* Provided text

China's National Health Commission on Tuesday issued diagnosis and treatment guidelines on the acute severe hepatitis of unknown etiology in children for early recognition as cases have been reported across multiple countries and regions with high proportion of severe cases since March despite that no current evidence proves it's an infectious disease.
Despite that no cases of acute severe hepatitis of unknown etiology in children have been reported in China at present, preparation for medical treatment in advance, including early recognition and standardized diagnosis and treatment of the disease, is strengthened and suggested by the guidelines based on relevant reports and literature, combined with hepatitis diagnosis and treatment practice.
More than 700 probable cases including 112 cases in investigation have been reported across 34 countries and regions so far this year, according to statistics from the World Health Organization (WHO). Of the roughly 700 children affected globally, at least 38 have needed liver transplants, and 10 died. At present, researchers in the US and European Union countries are still investigating the cause of the hepatitis outbreak which first made headlines in April.
Current existing evidence does not prove it to be an infectious disease since most of the reported cases appear to be unrelated and extensive epidemiological investigations are underway to identify common exposures, risk factors or links between the cases.
Long COVID may be the cause of unexplained cases of hepatitis in children around the world in recent months, Israeli researchers found in a study recently published in the peer-reviewed Journal of Pediatric Gastroenterology and Nutrition.
The new Israeli study analyzed the cases of five patients who were hospitalized in Schneider Children's Medical Center last year due to liver injury. All five patients had tested positive for COVID-19 before presentation of symptoms.
Adenovirus was regarded as the most suspicious cause of the unexplained cases of hepatitis in children in other investigations across the world. However, some of the patients in this research tested positive for adenovirus while others tested negative. Thus, the Israeli researchers think adenovirus may not be the cause for the liver issues, despite the fact that adenovirus usually causes severe hepatitis in immunocompromised patients, and these patients were healthy before experiencing hepatitis.
At present, there is no definite conclusion from the medical circle about the causes of hepatitis in children of unknown etiology in many places around the world. According to the WHO, laboratory testing has excluded hepatitis A-E viruses in these children but COVID-19 and/or adenovirus have been detected in a number of the cases, although the data reported to WHO are incomplete.
The WHO assesses the risk at global level as moderate considering the unknown etiology of this severe acute hepatitis, limited epidemiological, laboratory, histopathological and clinical information currently available, and the undetermined source and mode of transmission.

* Tasks and exercises
**A)** Answer these questions using the article on childhood hepatitis:
(i) How many of the children affected globally have needed liver transplants?
(ii) At which hospital were the five patients in the Israeli study treated?
(iii) Which viruses has laboratory testing ruled out in these children, according to the WHO?
**B)** From the article on childhood hepatitis, return everything from "Current existing evidence" down to "between the cases.", with no changes.
None of the material has any bearing on this.

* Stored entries

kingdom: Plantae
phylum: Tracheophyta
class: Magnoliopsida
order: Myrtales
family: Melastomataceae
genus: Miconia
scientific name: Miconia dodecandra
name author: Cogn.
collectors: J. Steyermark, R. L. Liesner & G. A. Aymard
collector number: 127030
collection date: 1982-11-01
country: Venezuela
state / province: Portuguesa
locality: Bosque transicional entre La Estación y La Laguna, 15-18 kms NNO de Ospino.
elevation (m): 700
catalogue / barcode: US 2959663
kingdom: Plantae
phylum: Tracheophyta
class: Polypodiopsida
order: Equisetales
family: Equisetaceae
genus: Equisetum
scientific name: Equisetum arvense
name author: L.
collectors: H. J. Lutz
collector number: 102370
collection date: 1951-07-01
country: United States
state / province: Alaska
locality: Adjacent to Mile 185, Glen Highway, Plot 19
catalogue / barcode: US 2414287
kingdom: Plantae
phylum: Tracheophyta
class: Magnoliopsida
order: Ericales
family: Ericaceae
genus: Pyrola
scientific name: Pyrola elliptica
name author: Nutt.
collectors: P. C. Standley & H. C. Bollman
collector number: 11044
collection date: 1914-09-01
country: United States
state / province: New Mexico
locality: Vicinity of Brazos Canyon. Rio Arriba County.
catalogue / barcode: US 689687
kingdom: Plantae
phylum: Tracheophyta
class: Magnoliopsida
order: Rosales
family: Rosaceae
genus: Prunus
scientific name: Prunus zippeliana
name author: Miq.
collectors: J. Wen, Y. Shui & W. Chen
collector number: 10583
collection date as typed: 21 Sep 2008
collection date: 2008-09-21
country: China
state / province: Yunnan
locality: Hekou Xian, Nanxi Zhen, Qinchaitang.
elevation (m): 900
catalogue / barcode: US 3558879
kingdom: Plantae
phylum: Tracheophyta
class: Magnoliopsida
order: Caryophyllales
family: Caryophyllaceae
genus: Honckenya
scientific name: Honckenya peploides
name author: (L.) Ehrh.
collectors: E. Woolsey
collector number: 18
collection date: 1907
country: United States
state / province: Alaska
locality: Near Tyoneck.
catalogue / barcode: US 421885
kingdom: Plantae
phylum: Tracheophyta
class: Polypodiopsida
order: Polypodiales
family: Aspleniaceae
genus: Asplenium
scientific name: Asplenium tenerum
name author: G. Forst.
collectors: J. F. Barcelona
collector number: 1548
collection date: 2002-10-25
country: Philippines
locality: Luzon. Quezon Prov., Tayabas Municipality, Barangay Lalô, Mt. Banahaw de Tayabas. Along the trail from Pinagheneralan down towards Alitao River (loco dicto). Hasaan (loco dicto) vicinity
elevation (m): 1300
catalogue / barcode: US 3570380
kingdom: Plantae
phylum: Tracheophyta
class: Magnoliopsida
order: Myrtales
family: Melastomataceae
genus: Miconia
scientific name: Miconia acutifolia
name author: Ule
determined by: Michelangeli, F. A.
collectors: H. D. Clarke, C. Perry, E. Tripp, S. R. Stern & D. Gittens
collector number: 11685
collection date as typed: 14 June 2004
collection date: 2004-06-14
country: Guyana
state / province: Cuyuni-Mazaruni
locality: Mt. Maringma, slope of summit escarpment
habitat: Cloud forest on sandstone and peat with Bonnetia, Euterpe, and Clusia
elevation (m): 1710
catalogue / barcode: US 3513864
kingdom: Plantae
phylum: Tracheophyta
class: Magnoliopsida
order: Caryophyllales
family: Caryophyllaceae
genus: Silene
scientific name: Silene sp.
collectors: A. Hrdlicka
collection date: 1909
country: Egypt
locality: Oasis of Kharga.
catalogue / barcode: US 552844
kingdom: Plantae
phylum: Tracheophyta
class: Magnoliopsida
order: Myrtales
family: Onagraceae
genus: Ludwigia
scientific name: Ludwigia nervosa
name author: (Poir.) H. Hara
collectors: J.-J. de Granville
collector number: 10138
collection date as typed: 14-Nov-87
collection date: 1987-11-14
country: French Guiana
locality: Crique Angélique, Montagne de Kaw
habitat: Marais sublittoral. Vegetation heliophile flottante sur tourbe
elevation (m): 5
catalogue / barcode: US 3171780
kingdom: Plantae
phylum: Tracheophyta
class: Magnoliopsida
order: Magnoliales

* Task-by-task outputs
**A)**
(i) At least 38
(ii) Schneider Children's Medical Center
(iii) Hepatitis A-E viruses

**B)**
Current existing evidence does not prove it to be an infectious disease since most of the reported cases appear to be unrelated and extensive epidemiological investigations are underway to identify common exposures, risk factors or links between the cases.